Transcribe the entire listing, keeping each word as it is.

===

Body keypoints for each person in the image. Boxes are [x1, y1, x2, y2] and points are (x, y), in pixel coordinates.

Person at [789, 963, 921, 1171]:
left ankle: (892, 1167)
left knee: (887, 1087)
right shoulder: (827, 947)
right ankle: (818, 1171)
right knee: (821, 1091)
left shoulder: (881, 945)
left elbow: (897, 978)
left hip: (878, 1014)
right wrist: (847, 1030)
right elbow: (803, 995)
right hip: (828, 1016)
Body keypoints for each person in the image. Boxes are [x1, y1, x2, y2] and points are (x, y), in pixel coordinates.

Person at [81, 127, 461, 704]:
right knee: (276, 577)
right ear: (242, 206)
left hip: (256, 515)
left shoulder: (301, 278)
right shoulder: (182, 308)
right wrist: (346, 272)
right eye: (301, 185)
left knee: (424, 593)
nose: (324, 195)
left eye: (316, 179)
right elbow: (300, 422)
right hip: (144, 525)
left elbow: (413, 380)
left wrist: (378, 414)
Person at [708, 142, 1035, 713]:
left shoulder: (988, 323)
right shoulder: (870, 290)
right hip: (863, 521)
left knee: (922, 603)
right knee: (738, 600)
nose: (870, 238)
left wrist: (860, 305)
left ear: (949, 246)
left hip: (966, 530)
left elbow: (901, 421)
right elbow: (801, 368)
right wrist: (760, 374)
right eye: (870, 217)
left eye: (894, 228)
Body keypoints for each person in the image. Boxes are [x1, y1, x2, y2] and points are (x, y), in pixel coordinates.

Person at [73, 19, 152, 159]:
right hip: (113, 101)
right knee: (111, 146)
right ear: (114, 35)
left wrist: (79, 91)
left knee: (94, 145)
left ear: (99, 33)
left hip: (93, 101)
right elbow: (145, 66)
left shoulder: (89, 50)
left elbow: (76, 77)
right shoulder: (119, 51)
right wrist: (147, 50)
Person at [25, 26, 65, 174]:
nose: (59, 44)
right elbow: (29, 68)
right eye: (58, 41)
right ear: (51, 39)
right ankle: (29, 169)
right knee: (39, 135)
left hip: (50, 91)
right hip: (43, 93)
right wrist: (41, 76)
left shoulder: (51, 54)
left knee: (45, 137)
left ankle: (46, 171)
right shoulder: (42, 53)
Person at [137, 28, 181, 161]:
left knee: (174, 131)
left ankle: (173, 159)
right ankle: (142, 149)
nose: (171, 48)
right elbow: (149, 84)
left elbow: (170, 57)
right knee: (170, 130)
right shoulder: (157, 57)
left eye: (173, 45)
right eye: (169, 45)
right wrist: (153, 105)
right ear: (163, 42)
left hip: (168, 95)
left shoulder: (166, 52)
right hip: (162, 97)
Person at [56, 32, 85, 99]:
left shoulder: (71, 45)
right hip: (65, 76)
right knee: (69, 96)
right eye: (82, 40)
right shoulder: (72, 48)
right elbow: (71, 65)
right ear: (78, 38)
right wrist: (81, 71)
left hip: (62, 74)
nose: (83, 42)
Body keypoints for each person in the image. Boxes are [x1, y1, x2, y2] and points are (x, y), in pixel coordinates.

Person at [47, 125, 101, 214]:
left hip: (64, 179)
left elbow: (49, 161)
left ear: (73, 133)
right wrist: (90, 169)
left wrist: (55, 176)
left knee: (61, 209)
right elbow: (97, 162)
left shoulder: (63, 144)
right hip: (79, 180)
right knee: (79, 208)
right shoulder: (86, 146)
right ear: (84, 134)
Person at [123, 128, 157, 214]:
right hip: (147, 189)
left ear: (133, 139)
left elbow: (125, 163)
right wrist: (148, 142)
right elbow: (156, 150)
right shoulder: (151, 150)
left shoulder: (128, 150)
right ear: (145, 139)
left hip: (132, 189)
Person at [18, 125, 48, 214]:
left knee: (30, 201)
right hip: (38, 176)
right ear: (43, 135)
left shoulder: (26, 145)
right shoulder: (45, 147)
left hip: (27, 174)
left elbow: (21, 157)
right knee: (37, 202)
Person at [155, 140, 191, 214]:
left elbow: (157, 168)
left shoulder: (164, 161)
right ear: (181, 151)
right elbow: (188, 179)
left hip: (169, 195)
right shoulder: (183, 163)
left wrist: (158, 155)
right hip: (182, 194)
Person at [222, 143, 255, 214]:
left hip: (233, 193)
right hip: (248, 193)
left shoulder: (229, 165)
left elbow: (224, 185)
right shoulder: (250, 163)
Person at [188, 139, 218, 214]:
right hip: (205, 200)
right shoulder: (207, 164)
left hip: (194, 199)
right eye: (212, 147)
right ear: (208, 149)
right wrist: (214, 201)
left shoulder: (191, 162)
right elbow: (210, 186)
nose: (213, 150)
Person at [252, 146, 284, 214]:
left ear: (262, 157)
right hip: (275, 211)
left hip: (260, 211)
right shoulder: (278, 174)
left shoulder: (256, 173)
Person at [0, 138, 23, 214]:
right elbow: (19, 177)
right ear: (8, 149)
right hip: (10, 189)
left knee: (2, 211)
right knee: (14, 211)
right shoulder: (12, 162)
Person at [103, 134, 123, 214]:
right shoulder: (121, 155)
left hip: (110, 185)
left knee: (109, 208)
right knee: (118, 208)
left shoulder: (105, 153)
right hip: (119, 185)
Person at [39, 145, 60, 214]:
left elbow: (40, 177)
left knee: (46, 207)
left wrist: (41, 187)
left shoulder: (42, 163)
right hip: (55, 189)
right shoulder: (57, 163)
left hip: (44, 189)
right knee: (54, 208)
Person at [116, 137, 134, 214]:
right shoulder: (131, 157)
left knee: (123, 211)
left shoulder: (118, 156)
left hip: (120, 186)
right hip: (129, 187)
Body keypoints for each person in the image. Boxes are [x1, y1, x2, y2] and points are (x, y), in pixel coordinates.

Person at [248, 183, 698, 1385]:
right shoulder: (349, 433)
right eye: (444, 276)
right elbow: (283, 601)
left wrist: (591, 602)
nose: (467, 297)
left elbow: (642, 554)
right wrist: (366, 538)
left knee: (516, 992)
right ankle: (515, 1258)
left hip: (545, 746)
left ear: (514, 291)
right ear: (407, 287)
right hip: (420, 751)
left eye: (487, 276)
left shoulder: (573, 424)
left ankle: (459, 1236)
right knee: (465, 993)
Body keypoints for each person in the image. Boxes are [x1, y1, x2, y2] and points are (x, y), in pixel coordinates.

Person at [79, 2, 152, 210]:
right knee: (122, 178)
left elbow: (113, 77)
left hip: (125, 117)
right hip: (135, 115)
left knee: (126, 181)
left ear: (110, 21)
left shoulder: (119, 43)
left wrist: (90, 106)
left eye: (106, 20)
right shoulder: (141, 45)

===

REPLY TO THE TASK
Body keypoints for each person in the image. Boxes are [x1, y1, x2, y2] and points are (x, y), in pixel coordinates.

Person at [789, 963, 921, 1171]:
left ankle: (892, 1167)
left knee: (887, 1087)
right shoulder: (827, 947)
right ankle: (818, 1171)
right knee: (821, 1091)
left shoulder: (881, 945)
left elbow: (897, 978)
left hip: (878, 1014)
right wrist: (847, 1030)
right elbow: (803, 995)
right hip: (828, 1016)
Body keypoints for each person in the image. Boxes are [x1, y1, x2, y2] and points are (x, y), in pixel coordinates.

Person at [81, 127, 461, 704]:
right knee: (276, 577)
right ear: (242, 206)
left hip: (256, 515)
left shoulder: (301, 278)
right shoulder: (182, 308)
right wrist: (346, 272)
right eye: (301, 185)
left knee: (424, 593)
nose: (324, 195)
left eye: (316, 179)
right elbow: (300, 422)
right hip: (144, 525)
left elbow: (413, 380)
left wrist: (378, 414)
Person at [708, 142, 1035, 713]:
left shoulder: (988, 323)
right shoulder: (870, 290)
right hip: (863, 521)
left knee: (922, 603)
right knee: (738, 600)
nose: (870, 238)
left wrist: (860, 305)
left ear: (949, 246)
left hip: (966, 530)
left elbow: (901, 421)
right elbow: (801, 368)
right wrist: (760, 374)
right eye: (870, 217)
left eye: (894, 228)
Body keypoints for each person in the image. Boxes are [x1, y1, x2, y2] and points are (x, y), in pixel coordinates.

Person at [73, 19, 152, 159]:
right hip: (113, 101)
right knee: (111, 146)
right ear: (114, 35)
left wrist: (79, 91)
left knee: (94, 145)
left ear: (99, 33)
left hip: (93, 101)
right elbow: (145, 66)
left shoulder: (89, 50)
left elbow: (76, 77)
right shoulder: (119, 51)
right wrist: (147, 50)
Person at [25, 26, 65, 174]:
nose: (59, 44)
right elbow: (29, 68)
right eye: (58, 41)
right ear: (51, 39)
right ankle: (29, 169)
right knee: (39, 135)
left hip: (50, 91)
right hip: (43, 93)
right wrist: (41, 76)
left shoulder: (51, 54)
left knee: (45, 137)
left ankle: (46, 171)
right shoulder: (42, 53)
Person at [137, 28, 181, 161]:
left knee: (174, 131)
left ankle: (173, 159)
right ankle: (142, 149)
nose: (171, 48)
right elbow: (149, 84)
left elbow: (170, 57)
right knee: (170, 130)
right shoulder: (157, 57)
left eye: (173, 45)
right eye: (169, 45)
right wrist: (153, 105)
right ear: (163, 42)
left hip: (168, 95)
left shoulder: (166, 52)
right hip: (162, 97)
Person at [56, 32, 85, 99]:
left shoulder: (71, 45)
right hip: (65, 76)
right knee: (69, 96)
right eye: (82, 40)
right shoulder: (72, 48)
right elbow: (71, 65)
right ear: (78, 38)
right wrist: (81, 71)
left hip: (62, 74)
nose: (83, 42)
Body keypoints for each person in the image. Boxes are [x1, y1, x2, y2] and points are (x, y), in pixel coordinates.

Person at [47, 125, 101, 214]:
left hip: (64, 179)
left elbow: (49, 161)
left ear: (73, 133)
right wrist: (90, 169)
left wrist: (55, 176)
left knee: (61, 209)
right elbow: (97, 162)
left shoulder: (63, 144)
right hip: (79, 180)
right knee: (79, 208)
right shoulder: (86, 146)
right ear: (84, 134)
Person at [123, 128, 157, 214]:
right hip: (147, 189)
left ear: (133, 139)
left elbow: (125, 163)
right wrist: (148, 142)
right elbow: (156, 150)
right shoulder: (151, 150)
left shoulder: (128, 150)
right ear: (145, 139)
left hip: (132, 189)
Person at [18, 125, 48, 214]:
left knee: (30, 201)
right hip: (38, 176)
right ear: (43, 135)
left shoulder: (26, 145)
right shoulder: (45, 147)
left hip: (27, 174)
left elbow: (21, 157)
right knee: (37, 202)
Person at [155, 140, 191, 214]:
left elbow: (157, 168)
left shoulder: (164, 161)
right ear: (181, 151)
right elbow: (188, 179)
left hip: (169, 195)
right shoulder: (183, 163)
left wrist: (158, 155)
right hip: (182, 194)
Person at [222, 143, 255, 214]:
left hip: (233, 193)
right hip: (248, 193)
left shoulder: (229, 165)
left elbow: (224, 185)
right shoulder: (250, 163)
Person at [188, 139, 218, 214]:
right hip: (205, 200)
right shoulder: (207, 164)
left hip: (194, 199)
right eye: (212, 147)
right ear: (208, 149)
right wrist: (214, 201)
left shoulder: (191, 162)
right elbow: (210, 186)
nose: (213, 150)
Person at [252, 146, 284, 214]:
left ear: (262, 157)
right hip: (275, 211)
left hip: (260, 211)
right shoulder: (278, 174)
left shoulder: (256, 173)
Person at [0, 138, 23, 214]:
right elbow: (19, 177)
right ear: (8, 149)
right hip: (10, 189)
left knee: (2, 211)
right knee: (14, 211)
right shoulder: (12, 162)
Person at [103, 134, 123, 214]:
right shoulder: (121, 155)
left hip: (110, 185)
left knee: (109, 208)
right knee: (118, 208)
left shoulder: (105, 153)
right hip: (119, 185)
Person at [39, 145, 60, 214]:
left elbow: (40, 177)
left knee: (46, 207)
left wrist: (41, 187)
left shoulder: (42, 163)
right hip: (55, 189)
right shoulder: (57, 163)
left hip: (44, 189)
right knee: (54, 208)
Person at [116, 137, 134, 214]:
right shoulder: (131, 157)
left knee: (123, 211)
left shoulder: (118, 156)
left hip: (120, 186)
right hip: (129, 187)
Body keypoints for each person in the image. Boxes are [x1, y1, x2, y2] and points are (x, y), in pixel coordinates.

Person at [248, 183, 698, 1385]:
right shoulder: (349, 433)
right eye: (444, 276)
right elbow: (283, 601)
left wrist: (591, 602)
nose: (467, 297)
left elbow: (642, 554)
right wrist: (366, 538)
left knee: (516, 992)
right ankle: (515, 1258)
left hip: (545, 746)
left ear: (514, 291)
right ear: (407, 287)
right hip: (420, 751)
left eye: (487, 276)
left shoulder: (573, 424)
left ankle: (459, 1236)
right knee: (465, 993)
Body keypoints for each person in the image. Boxes are [x1, y1, x2, y2] and points are (x, y), in pixel coordinates.

Person at [79, 2, 152, 210]:
right knee: (122, 178)
left elbow: (113, 77)
left hip: (125, 117)
right hip: (135, 115)
left knee: (126, 181)
left ear: (110, 21)
left shoulder: (119, 43)
left wrist: (90, 106)
left eye: (106, 20)
right shoulder: (141, 45)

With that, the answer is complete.